Treasurer puts industry ‘on notice’ as reforms roll out
Insurance is squarely in the Federal Government’s sights, with Treasurer Josh Frydenberg setting out a schedule to rapidly introduce Hayne royal commission reforms.
“The scale of these reforms, detailed in the Government’s implementation plan, represents the biggest shake-up of the financial sector in three decades and the speed with which they will be implemented is unprecedented,” Mr Frydenberg says in an opinion piece in The Australian today.
The Government will follow up the reforms by establishing an independent review in three years’ time to assess the extent to which changes in industry practices have led to improved consumer outcomes and the need for further action.
“Industry is on notice,” he says. “The public’s tolerance has been exhausted as they now expect, and we will ensure, that the reforms are delivered and the behaviour of those in the sector better reflects community expectations.”
By the end of this year more than 20 royal commission commitments, about a third of the total, will have been implemented or will be included in legislation before the parliament, according to the schedule.
That will rise to more than 50 commitments, or almost 90% by the middle of next year, with legislation covering the remainder to be introduced by the end of next year.

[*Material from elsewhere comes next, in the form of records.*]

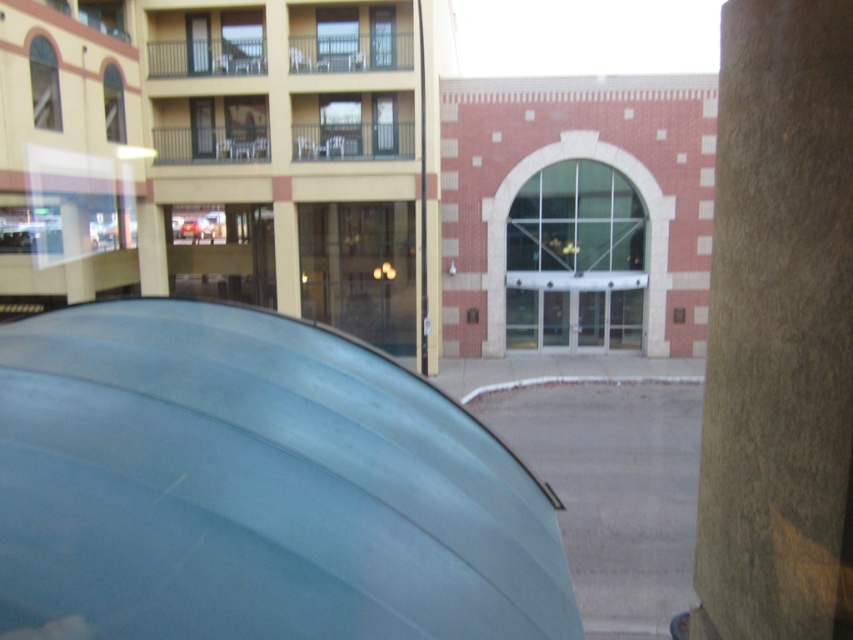
Question: Is brown stone pillar at right smaller than metallic silver car at center?

Choices:
 (A) yes
 (B) no

Answer: (B)

Question: From the image, what is the correct spatial relationship of matte blue car at center in relation to metallic silver car at center?

Choices:
 (A) above
 (B) below

Answer: (B)

Question: Which object appears farthest from the camera in this image?

Choices:
 (A) metallic silver car at center
 (B) brown stone pillar at right
 (C) matte blue car at center

Answer: (A)

Question: Which point appears closest to the camera in this image?

Choices:
 (A) (779, 54)
 (B) (312, 637)

Answer: (A)

Question: Is brown stone pillar at right smaller than metallic silver car at center?

Choices:
 (A) yes
 (B) no

Answer: (B)

Question: Estimate the real-world distances between objects in this image. Which object is farther from the metallic silver car at center?

Choices:
 (A) brown stone pillar at right
 (B) matte blue car at center

Answer: (B)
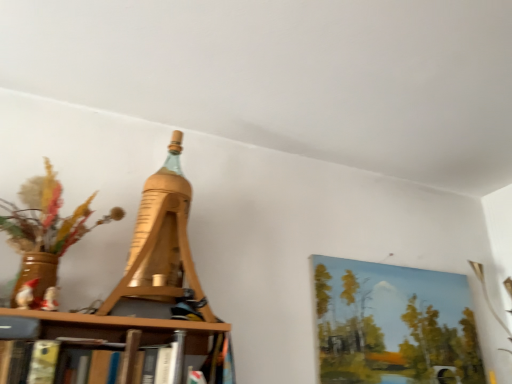
The height and width of the screenshot is (384, 512). Describe the element at coordinates (162, 242) in the screenshot. I see `wooden eiffel tower at center` at that location.

What are the coordinates of `wooden eiffel tower at center` in the screenshot? It's located at (162, 242).

The width and height of the screenshot is (512, 384). What do you see at coordinates (394, 325) in the screenshot?
I see `painted canvas at upper right` at bounding box center [394, 325].

Identify the location of painted canvas at upper right. This screenshot has height=384, width=512. pos(394,325).

The width and height of the screenshot is (512, 384). Identify the location of wooden eiffel tower at center. point(162,242).

Which is more to the right, wooden eiffel tower at center or painted canvas at upper right?

Positioned to the right is painted canvas at upper right.

Which object is more forward, wooden eiffel tower at center or painted canvas at upper right?

wooden eiffel tower at center.

Does point (187, 220) appear closer or farther from the camera than point (452, 341)?

Point (187, 220) is positioned closer to the camera compared to point (452, 341).

In the scene shown: From the image's perspective, is wooden eiffel tower at center under painted canvas at upper right?

Incorrect, from the image's perspective, wooden eiffel tower at center is higher than painted canvas at upper right.

From a real-world perspective, is wooden eiffel tower at center located higher than painted canvas at upper right?

Yes.

Is wooden eiffel tower at center thinner than painted canvas at upper right?

No.

Consider the image. From their relative heights in the image, would you say wooden eiffel tower at center is taller or shorter than painted canvas at upper right?

wooden eiffel tower at center is taller than painted canvas at upper right.

Which of these two, wooden eiffel tower at center or painted canvas at upper right, is smaller?

Smaller between the two is painted canvas at upper right.

Can we say wooden eiffel tower at center lies outside painted canvas at upper right?

Absolutely, wooden eiffel tower at center is external to painted canvas at upper right.

Is wooden eiffel tower at center next to painted canvas at upper right and touching it?

wooden eiffel tower at center and painted canvas at upper right are not in contact.

Does wooden eiffel tower at center turn towards painted canvas at upper right?

No, wooden eiffel tower at center is not aimed at painted canvas at upper right.

How far apart are wooden eiffel tower at center and painted canvas at upper right?

They are 25.39 inches apart.

Locate an element on the screen. Image resolution: width=512 pixels, height=384 pixels. Eiffel tower to the left of painted canvas at upper right is located at coordinates (162, 242).

Between painted canvas at upper right and wooden eiffel tower at center, which one appears on the right side from the viewer's perspective?

Positioned to the right is painted canvas at upper right.

Does painted canvas at upper right lie behind wooden eiffel tower at center?

Yes, painted canvas at upper right is behind wooden eiffel tower at center.

Is point (349, 285) positioned in front of point (189, 261)?

No, (349, 285) is behind (189, 261).

From the image's perspective, is painted canvas at upper right below wooden eiffel tower at center?

Indeed, from the image's perspective, painted canvas at upper right is shown beneath wooden eiffel tower at center.

From a real-world perspective, is painted canvas at upper right positioned under wooden eiffel tower at center based on gravity?

Yes.

Considering the sizes of objects painted canvas at upper right and wooden eiffel tower at center in the image provided, who is thinner, painted canvas at upper right or wooden eiffel tower at center?

Thinner between the two is painted canvas at upper right.

Considering the sizes of painted canvas at upper right and wooden eiffel tower at center in the image, is painted canvas at upper right taller or shorter than wooden eiffel tower at center?

Clearly, painted canvas at upper right is shorter compared to wooden eiffel tower at center.

Is painted canvas at upper right smaller than wooden eiffel tower at center?

Yes.

Is wooden eiffel tower at center surrounded by painted canvas at upper right?

No, wooden eiffel tower at center is not a part of painted canvas at upper right.

Is painted canvas at upper right not close to wooden eiffel tower at center?

No, painted canvas at upper right is not far from wooden eiffel tower at center.

Is painted canvas at upper right oriented away from wooden eiffel tower at center?

No, painted canvas at upper right is not facing the opposite direction of wooden eiffel tower at center.

How many degrees apart are the facing directions of painted canvas at upper right and wooden eiffel tower at center?

The facing directions of painted canvas at upper right and wooden eiffel tower at center are 0.275 degrees apart.

Find the location of a particular element. Eiffel tower in front of the painted canvas at upper right is located at coordinates (162, 242).

Image resolution: width=512 pixels, height=384 pixels. Identify the location of picture frame lying behind the wooden eiffel tower at center. (394, 325).

Find the location of a particular element. The image size is (512, 384). picture frame below the wooden eiffel tower at center (from a real-world perspective) is located at coordinates (394, 325).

Mr Frydenberg says the implementation plan will make up 75% of Treasury’s legislative agenda over the next year.
The Opposition will be fully briefed by Treasury on the implementation plan and pieces of legislation required and it is critical Parliament deals with the reforms constructively and with a sense of urgency, he says.
The Australian Securities and Investments Commission (ASIC) is also stepping up its activity in response to the royal commission, with $404 million of additional funding provided over four years.
The regulator’s new Office of Enforcement is working on 13 matters referred from the inquiry, while also investigating and assessing 30 of the case studies that came to light during the hearings, ASIC Deputy Chairman Daniel Crennan says in an update provided with a half-yearly report.
“While we do not comment on actual or potential investigations, we are prioritising our work on these matters and a significant number of other investigations in Australia’s major financial services institutions,” Mr Crennan says.
ASIC will be recruiting more enforcement officers, including analysts, investigators and lawyers, and step up use of external resources, including seeking advice from members of the bar, he says.
The six-month update shows the regulator opened 77 investigations and completed 48 investigations during the period, 70 criminal charges were laid, and six people imprisoned.
Penalties of $370,800 were paid while $19.2 million was provided in compensation and remediation for consumers and investors.
A total of 103 individuals were removed or restricted from providing financial services or credit and 29 people were disqualified or removed from directing companies.